In the records below, count every line containing "webshops". Reply with the number only.

• _PROVIDED INFORMATION_
——————

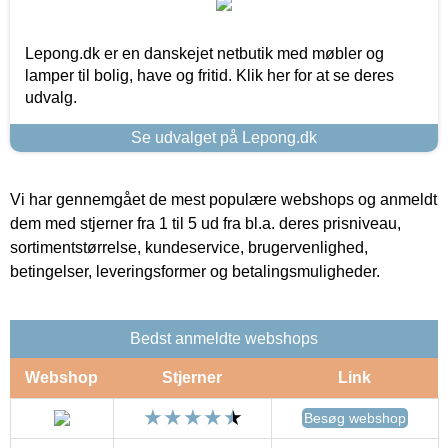
Lepong.dk er en danskejet netbutik med møbler og
lamper til bolig, have og fritid. Klik her for at se deres
udvalg.
Se udvalget på Lepong.dk
Vi har gennemgået de mest populære webshops og anmeldt
dem med stjerner fra 1 til 5 ud fra bl.a. deres prisniveau,
sortimentstørrelse, kundeservice, brugervenlighed,
betingelser, leveringsformer og betalingsmuligheder.
Bedst anmeldte webshops
Webshop
Stjerner
Link
Besøg webshop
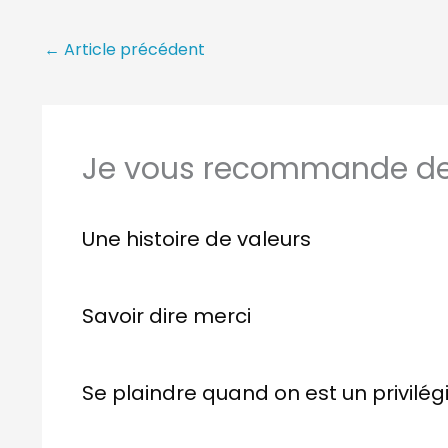
←
Article précédent
Je vous recommande de 
Une histoire de valeurs
Savoir dire merci
Se plaindre quand on est un privilég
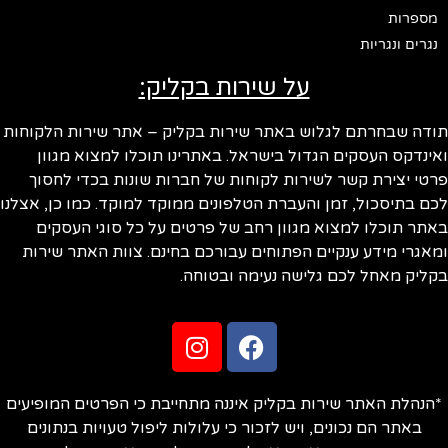
מספרות
נגרים ונגריות
על שירות בקליק:
תודה שבחרתם לגלוש באתר שירות בקליק – אתר שירות הלקוחות
ואינדקס העסקים הגדול בישראל. באתרינו תוכלו למצוא מגוון
פרטי יצירת קשר לשירות לקוחות של חברות שונות בכדי לחסוך
לכם בתיסכול, זמן והעברת הטלפונים ממוקד למוקד. כמו כן, אצלנו
באתר תוכלו למצוא מגוון רחב של פרטים על כל סוגי העסקים
ומאגרי מידע ענקיים הפתוחים עבורכם בחינם. צוות האתר שירות
בקליק מאחל לכם גלישה נעימה ובטוחה.
*הנהלת האתר שירות בקליק איננה מתחייבת כי הפרטים המופיעים
באתר הם נכונים, ויש לזכור כי עלולות ליפול טעויות בנתונים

——————

• _ANSWER BELOW_
2